Margate has had its ups and down. Less than two hours by train from London, the seaside resort town was hugely popular as a vacation spot throughout the 1800s and for a good part of the 20th century. But sadly, a decline began in the 1970s as Brits started to explore overseas travel opportunities.
In recent years, however, the town has been staging something of a comeback, making it one of 2014’s hottest short-break destinations for anyone looking for something a bit out of the ordinary. Here are five great reasons you should make the trip this year:
Central to Margate’s regeneration has been this striking art museum at the eastern end of the town’s sandy beach. It opened in 2011 on the exact spot where British painting great J.M.W. Turner stayed during his visits to Margate from the 1820s onward. The building celebrates the artist’s association with the town through temporary exhibits and events. More than 100 of Turner’s works were inspired by the east Kent coastline, and the museum is perfectly placed for you to experience the types of stunning seascapes so dramatically captured in his works. A new show, “Making Painting: Helen Frankenthaler and JMW Turner,” opens at the museum on January 25. It juxtaposes Turner’s work with that of Frankenthaler’s, an American abstract expressionist artist.
You can find traditional British establishments such as this one at every seaside resort in England, but what makes this place unique is its wonderfully quirky museum. Each floor houses a range of historic oddities, some relating to the hotel’s past (such as the maintenance cupboard filled with antique vacuum cleaners) while others are entirely random (a corner full of dolls). Also on display are 100-plus cloth napkins decorated by former guests. Some of the napkins had been mailed back to Margate from as far away as South America. Take the stairs around the hotel or explore the property via the beautiful gated elevator, which dates from 1927.
Chef Dev Biswal hails from Mumbai, but don’t expect typical curries on the menu at his acclaimed Margate eatery.

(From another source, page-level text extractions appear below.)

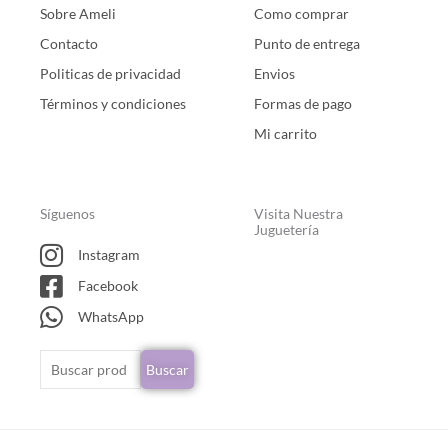
Sobre Ameli
Como comprar
Contacto
Punto de entrega
Politicas de privacidad
Envios
Términos y condiciones
Formas de pago
Mi carrito
Síguenos
Visita Nuestra
Juguetería
Instagram
Facebook
WhatsApp
Buscar
Buscar
por:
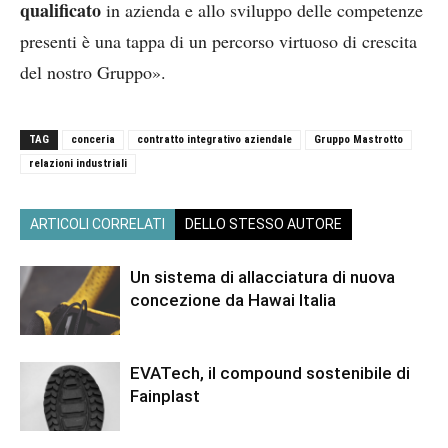
qualificato
in azienda e allo sviluppo delle competenze
presenti è una tappa di un percorso virtuoso di crescita
del nostro Gruppo».
TAG
conceria
contratto integrativo aziendale
Gruppo Mastrotto
relazioni industriali
ARTICOLI CORRELATI
DELLO STESSO AUTORE
Un sistema di allacciatura di nuova
concezione da Hawai Italia
EVATech, il compound sostenibile di
Fainplast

Instead, you’ll find dishes inspired by Indian cuisine and made using local ingredients, such as loin of pheasant, venison or pork. Starters see innovative chutneys and raitas (yogurt-based sauces) accompanying generous portions of perfectly prepared fish and meat — try the calves liver with spiced Kentish pears, greengage chutney and horseradish raita — while mains offer flavorful twists on familiar British dishes: The slow-cooked Kentish mutton with Chantenay carrots, masala potatoes and Kashmiri-style cinnamon and saffron sauce comes highly recommended. There are also good-value tasting menus available for those who want to try it all.
The adorable warren of streets that make up Margate’s Old Town is home to a growing number of independent businesses, including several excellent antiques stores and vintage clothing boutiques. Check out Hunkydory 24 for an eclectic range of British and French housewares, furniture, postcards and taxidermy; visit Margate Retro for mid-century vintage furniture, lighting, clocks and radios; and see Paraphernalia, which stocks books, home goods and furniture dating from 1770 to 1970. At Madam Popoff Vintage, you’ll find two floors of period clothing for men and women. Just outside the Old Town, Fontaine specializes in French decorative antiques, from artworks to armchairs. The company’s beautiful showroom, a 100-year-old laundry, is only open Saturdays, but visits at other times can be arranged.
In 1835, Margate resident James Newlove was digging a duck pond on his property when he came across a mysterious cave lined with millions of seashells. Nearly 180 years later, experts still don’t know how the Shell Grotto came to be there, though theories abound: Some suggest that it was built as a folly by a rich landowner; others say that it could have been a smugglers’ cave or even a pagan temple. Attempts at carbon dating the 4.6 million shells lining the 70 feet of winding underground passages have so far proved unsuccessful, keeping the mystery intact. For those looking for a souvenir of their trip to Margate, the grotto’s gift shop stocks seashells of all shapes and sizes.